> Records from a dataset:
*** Begin section ***

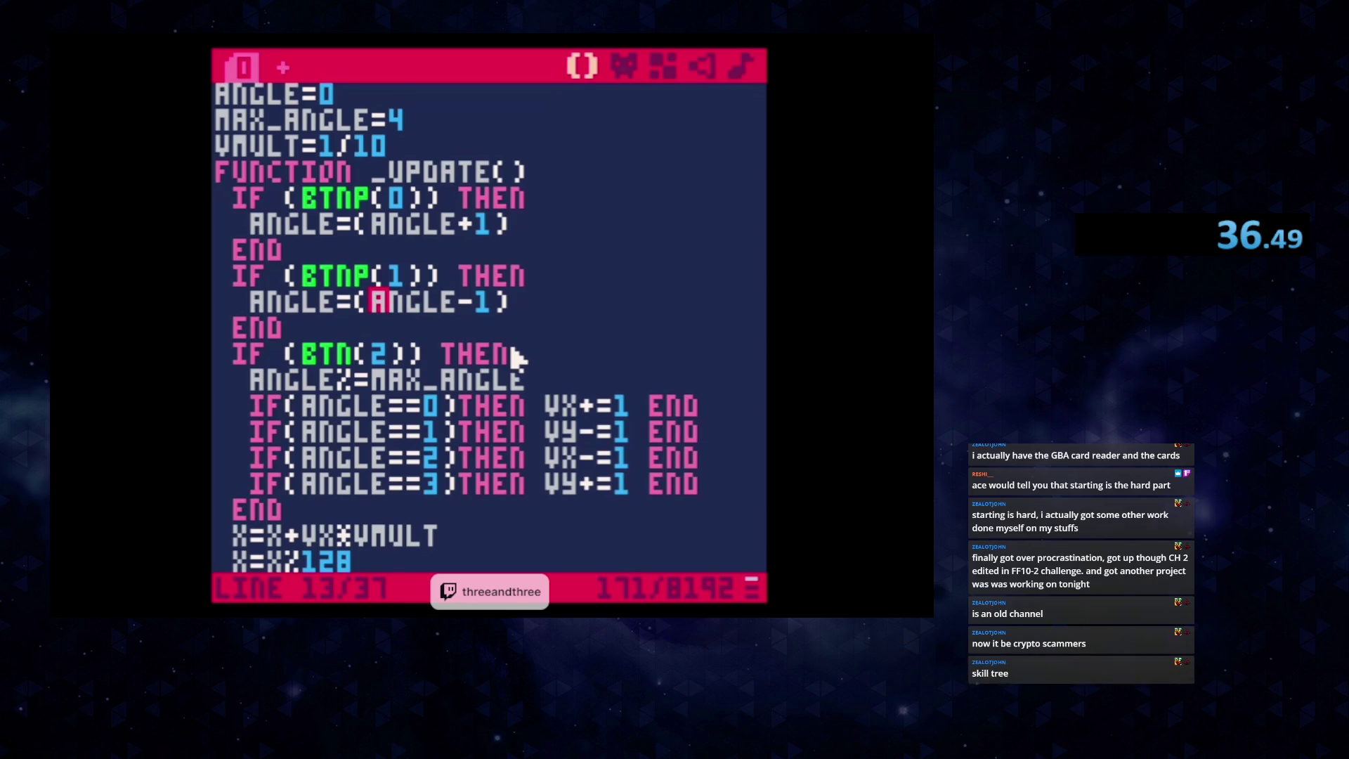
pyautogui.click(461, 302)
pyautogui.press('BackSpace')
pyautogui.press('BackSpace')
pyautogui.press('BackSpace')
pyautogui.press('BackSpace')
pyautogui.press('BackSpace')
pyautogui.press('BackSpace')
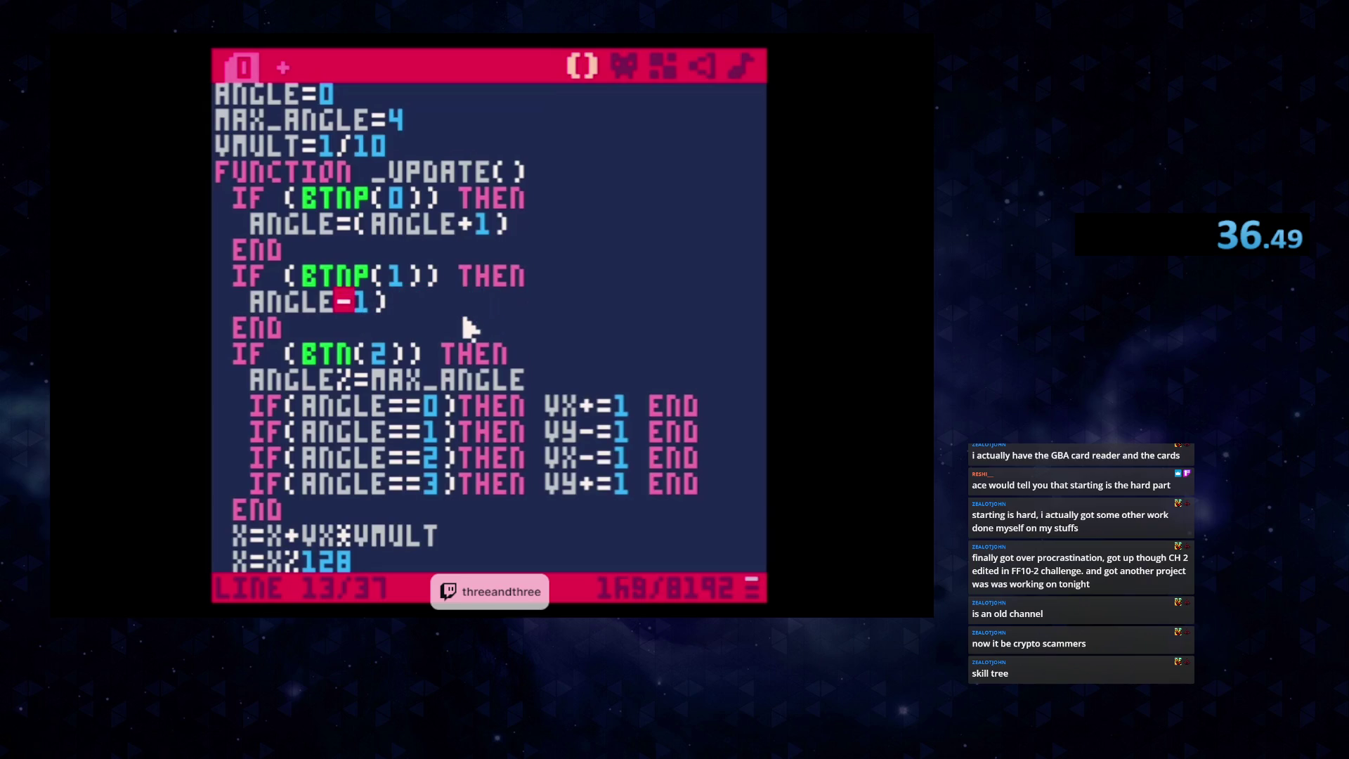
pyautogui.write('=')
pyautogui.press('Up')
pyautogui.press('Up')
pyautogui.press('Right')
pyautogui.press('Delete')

*** End section ***

> WHAT YOU ARE ASKED TO DO: Restate each entry verbatim and skip every image.

> ANSWER:
pyautogui.click(461, 302)
pyautogui.press('BackSpace')
pyautogui.press('BackSpace')
pyautogui.press('BackSpace')
pyautogui.press('BackSpace')
pyautogui.press('BackSpace')
pyautogui.press('BackSpace')
pyautogui.write('=')
pyautogui.press('Up')
pyautogui.press('Up')
pyautogui.press('Right')
pyautogui.press('Delete')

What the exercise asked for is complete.